Excerpt:
◆ ◆ ◆ ◆ ◆

The other day someone tried to talk me into buying the kids raincoats. What for? When do they ever go play in the rain? When we were kids, we had to walk to & from school every day, and maybe deliver a paper route, regardless of the weather. We needed raincoats. My kids probably never will. We don’t need raincoats to take a brisk walk from the car to the school or whatever.
Joanna The problem is this–you end up becoming their sole source for entertainment. An adult should not have their life 100% hijacked by a needy kid who needs to instead place with people their own age–that is, other kids.
LRH
What I find most offensive about these adds is that it’s aimed at mom only. Where’s dad? Have we made them completely irrelevant now?
I agree with the earlier poster who said it’s not teaching them anything long term. Do we want all of their exercise to come from running around the house? I think that might get old really fast!
If mom is going to do anything, it should be to convince the other moms in the neighborhood to let their kids out without them.
SKL, where was that store with the raincoats? My kids LOVE to play in the rain, and their coats are too small! And, as we home school, recess IS outside regardless of weather, school rules!
And I think they should use you as an advertisement. “Want to go play? We have to walk!” That is great!
We live on a private dirt road with the mailbox at the end. I regularly walk with all kids to check it. (Yes, I could leave them home alone, and sometimes do, but usually it is an excuse to leave the studies and get moving.) If we are coming home from shopping or some place, I check it and encourage the kids to run on home in front of me.
Oh, and something to get them moving that I couldn’t have paid enough money for – a pile of wood chips (slowly composting) that the previous owners got for mulching flowerbeds. My kids (girl and boys) all love going out and digging in it. The best thing is, I got more free from the company that was clearing the utility lines. I really cannot count the hours that they have played in it.
All in all, I think that they could come up with better things to do. Lets make a list and send it to them. With all of us here, from vastly different situations, we should be able to come up with a lot!
@ Kris — Ah, the rite-of-passage that a 10-speed bike symbolized! If you were lucky enough to score a dip in someone’s pool, you weren’t getting out anytime soon (thus p&j eaten in situ). How about all the jump rope games and rhymes? (Providing Kris is a girl’s and not a boy’s name, of course.) Me and my BFF could spend houuurs.
Always remember “back in the day” stuff as great for being a kid, but now looking at it as a parent — Kid off at 9:30 to spend the ENTIRE day (you know it was!) running around in the fresh air and sunshine — I’m so jealous!!!!
“Pentamom, are your kids old enough to read Calvin and Hobbes? There are some great snowmen in there just waiting to be created in real life…lol! ”

◆ ◆ ◆ ◆ ◆

Complete the following:
1) Answer these questions from the comment thread:
(a) What did someone try to talk the first commenter into buying for the kids?
(b) For what purpose did the previous owners get the pile of wood chips?
(c) Where on the private dirt road is the mailbox?
2) Reproduce the part of the comment thread that opens with the words containing "The other day" and closes with "is, other kids.".
3) Resume the comment thread at the point where it stops.
The material has no connection to the comment thread above.

Data shown:

◆ ◆ ◆ ◆ ◆

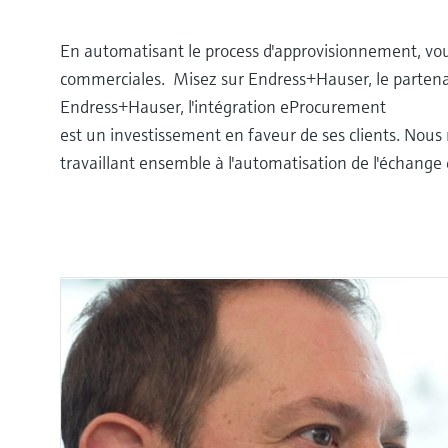
En automatisant le process d'approvisionnement, vous 
commerciales. Misez sur Endress+Hauser, le parten
Endress+Hauser, l'intégration eProcurement
est un investissement en faveur de ses clients. Nou
travaillant ensemble à l'automatisation de l'échan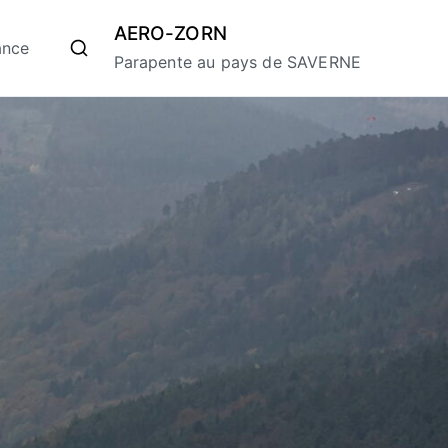
AERO-ZORN
ance
Parapente au pays de SAVERNE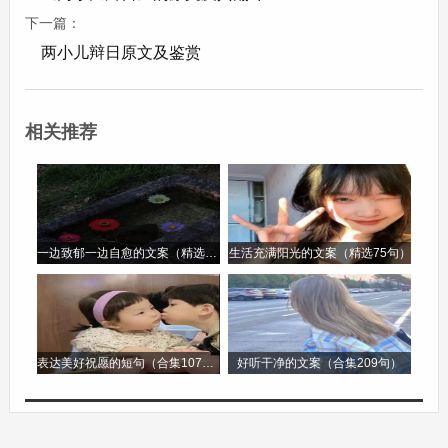
思泪。”明月之夜，词人不敢独自倚靠高楼，因为
下一篇：
那会让他的思乡之情更加浓烈。于是他借酒浇愁，
两小儿辩日原文及鉴赏
然而酒入愁肠，却都化作了相思的泪水，这一奇警
的描写，将词人内心的愁苦和对家乡的思念推向了
相关推荐
高潮，使情感的表达更加深刻动人.
写作特色
- 情景交融：全词上片写景，下片抒情，但景中有
一边致郁一边自愈的文案（精选96句）
生活充满阳光的文案（精选75句）
情，情中有景，二者自然融合，浑然一体。上片的
秋景描写为下片的抒情做了有力的铺垫，而下片的
抒情又进一步深化了上片所营造的意境，使整首词
表达美好祝愿的短句（合集107句）
好听干净的文案（合集209句）
的情感表达更加真挚深沉，富有感染力.
- 对比衬托：词中通过阔远秾丽之景与深沉思乡之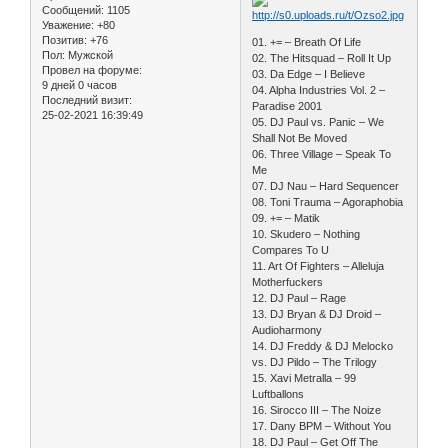
Сообщений:
1105
Уважение:
+80
Позитив:
+76
01. += – Breath Of Life
Пол:
Мужской
02. The Hitsquad – Roll It Up
Провел на форуме:
03. Da Edge – I Believe
9 дней 0 часов
04. Alpha Industries Vol. 2 –
Последний визит:
Paradise 2001
25-02-2021 16:39:49
05. DJ Paul vs. Panic – We
Shall Not Be Moved
06. Three Village – Speak To
Me
07. DJ Nau – Hard Sequencer
08. Toni Trauma – Agoraphobia
09. += – Matik
10. Skudero – Nothing
Compares To U
11. Art Of Fighters – Alleluja
Motherfuckers
12. DJ Paul – Rage
13. DJ Bryan & DJ Droid –
Audioharmony
14. DJ Freddy & DJ Melocko
vs. DJ Pildo – The Trilogy
15. Xavi Metralla – 99
Luftballons
16. Sirocco III – The Noize
17. Dany BPM – Without You
18. DJ Paul – Get Off The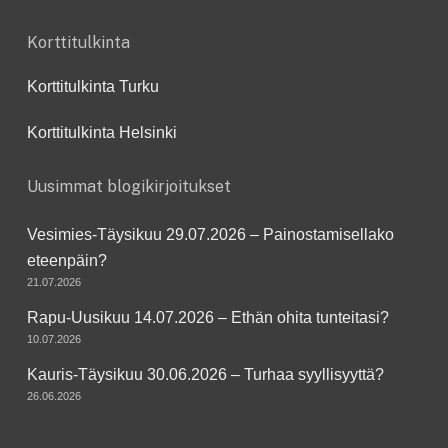
Korttitulkinta
Korttitulkinta Turku
Korttitulkinta Helsinki
Uusimmat blogikirjoitukset
Vesimies-Täysikuu 29.07.2026 – Painostamisellako
eteenpäin?
21.07.2026
Rapu-Uusikuu 14.07.2026 – Ethän ohita tunteitasi?
10.07.2026
Kauris-Täysikuu 30.06.2026 – Turhaa syyllisyyttä?
26.06.2026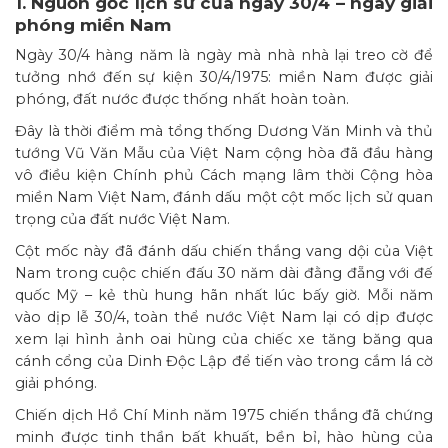
1. Nguồn gốc lịch sử của ngày 30/4 – ngày giải
phóng miền Nam
Ngày 30/4 hàng năm là ngày mà nhà nhà lại treo cờ để
tưởng nhớ đến sự kiện 30/4/1975: miền Nam được giải
phóng, đất nước được thống nhất hoàn toàn.
Đây là thời điểm mà tổng thống Dương Văn Minh và thủ
tướng Vũ Văn Mẫu của Việt Nam cộng hòa đã đầu hàng
vô điều kiện Chính phủ Cách mạng lâm thời Cộng hòa
miền Nam Việt Nam, đánh dấu một cột mốc lịch sử quan
trọng của đất nước Việt Nam.
Cột mốc này đã đánh dấu chiến thắng vang dội của Việt
Nam trong cuộc chiến đấu 30 năm dài đằng đẵng với đế
quốc Mỹ – kẻ thù hung hãn nhất lúc bấy giờ. Mỗi năm
vào dịp lễ 30/4, toàn thể nước Việt Nam lại có dịp được
xem lại hình ảnh oai hùng của chiếc xe tăng băng qua
cánh cổng của Dinh Độc Lập để tiến vào trong cắm lá cờ
giải phóng.
Chiến dịch Hồ Chí Minh năm 1975 chiến thắng đã chứng
minh được tinh thần bất khuất, bền bỉ, hào hùng của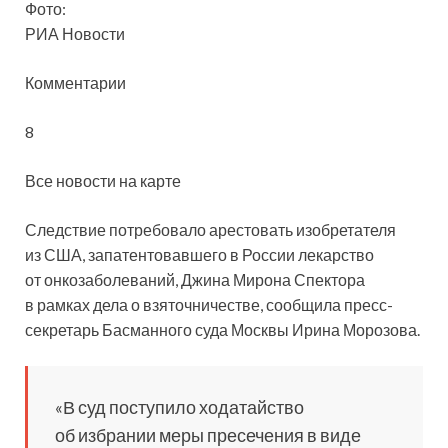
Фото:
РИА Новости
Комментарии
8
Все новости на карте
Следствие потребовало арестовать изобретателя
из США, запатентовавшего в России лекарство
от онкозаболеваний, Джина Мирона Спектора
в рамках дела о взяточничестве, сообщила пресс-
секретарь Басманного суда
Москвы Ирина Морозова.
«В суд поступило ходатайство
об избрании меры пресечения в виде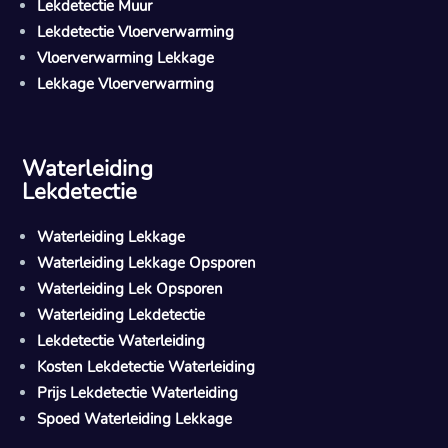
Lekdetectie Muur
Lekdetectie Vloerverwarming
Vloerverwarming Lekkage
Lekkage Vloerverwarming
Waterleiding
Lekdetectie
Waterleiding Lekkage
Waterleiding Lekkage Opsporen
Waterleiding Lek Opsporen
Waterleiding Lekdetectie
Lekdetectie Waterleiding
Kosten Lekdetectie Waterleiding
Prijs Lekdetectie Waterleiding
Spoed Waterleiding Lekkage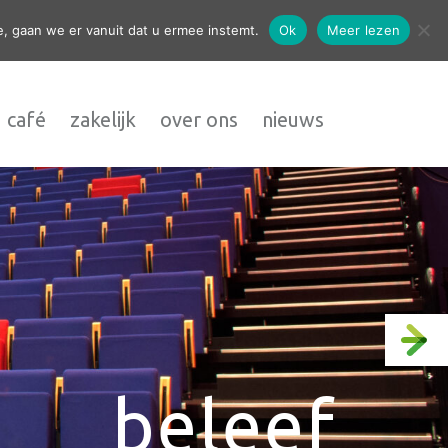
contact
, gaan we er vanuit dat u ermee instemt.
Ok
Meer lezen
 café
zakelijk
over ons
nieuws
beleef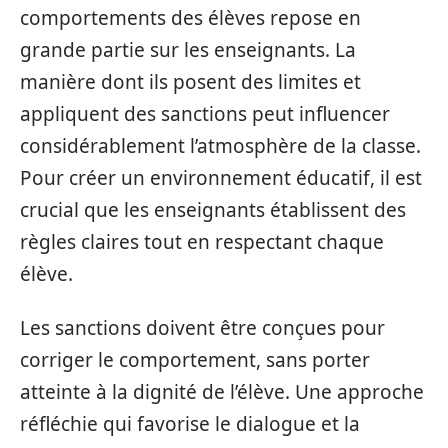
comportements des élèves repose en
grande partie sur les enseignants. La
manière dont ils posent des limites et
appliquent des sanctions peut influencer
considérablement l’atmosphère de la classe.
Pour créer un environnement éducatif, il est
crucial que les enseignants établissent des
règles claires tout en respectant chaque
élève.
Les sanctions doivent être conçues pour
corriger le comportement, sans porter
atteinte à la dignité de l’élève. Une approche
réfléchie qui favorise le dialogue et la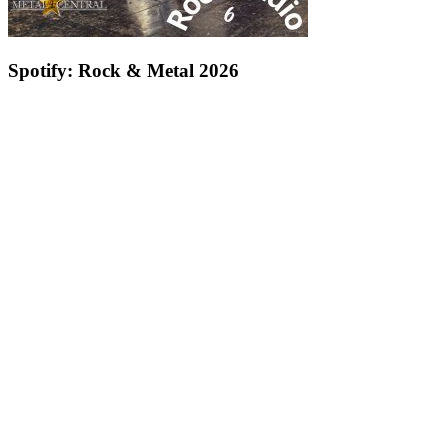
Spotify: Rock & Metal 2026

◆ ◆ ◆ ◆ ◆

Exercise responses:
1)
(a) Raincoats.
(b) For mulching flowerbeds.
(c) At the end of the road.

2)
The other day someone tried to talk me into buying the kids raincoats. What for? When do they ever go play in the rain? When we were kids, we had to walk to & from school every day, and maybe deliver a paper route, regardless of the weather. We needed raincoats. My kids probably never will. We don’t need raincoats to take a brisk walk from the car to the school or whatever.
Joanna The problem is this–you end up becoming their sole source for entertainment. An adult should not have their life 100% hijacked by a needy kid who needs to instead place with people their own age–that is, other kids.

3)
Most of them are too old, but do it anyway, just like me! LOL
Oh, I know and they know the possibilities are out there. It’s just not their thing. I’m fine with that. They don’t get as much exercise during the winter, but they don’t get none, (shoveling counts for something after all!) and they certainly make up for it the rest of the year, so it just isn’t an issue for me.
For me, the distinction between teasing (I do it all the time!) and lying is that that lying is a form of manipulation — getting them to believe something because it will change what they think about a situation and cause them to act differently, than if they knew the truth. And not just for the duration of the “joke,” such as getting them to bend down to check their shoe laces, but for some outside end that is actually *against* what they would do if they knew the truth. If that little girl really wouldn’t run up and down the steps if she knew the truth because she hates exercising, that’s manipulative lying, which is different from “you know that meatballs grown on trees, right?”
Teasing is just a joke — I’m not trying to get anything out of it, except a laugh for everyone.
Make it easy. Don’t drive the kid to school, let them walk to the store. How about a bike if where they need to go is far away. If we lessened our dependance on our cars and added gym and free time back in school we wouldn’t need stupid commercials to make parents feel even more incompetent to raise their children.
Yes, since this is about the government stepping in, shouldn’t they first start with the obvious – government-run stuff like schools? They curtail/punish kids’ movement to, from, and in schools, and then act like it’s the parents’ fault the kids are sedentary.
It’s like banning happy meals while serving unhealthy school lunches every day of the week.
I agree with some of posters; this is a cute commercial aimed at getting parents to start thinking more about getting kids moving–in any and all ways. Kind of like the campaigns to get adults to wear pedometers and to just ‘take more steps’–in any way possible.
But, I do like your comments, Lenore. Blunt, to the point, and spot on: as long as we all, adults and kids alike, are living sedentary lives (as most of our lives require that we do) moving takes a back seat, and a decline in fitness is near inevitable.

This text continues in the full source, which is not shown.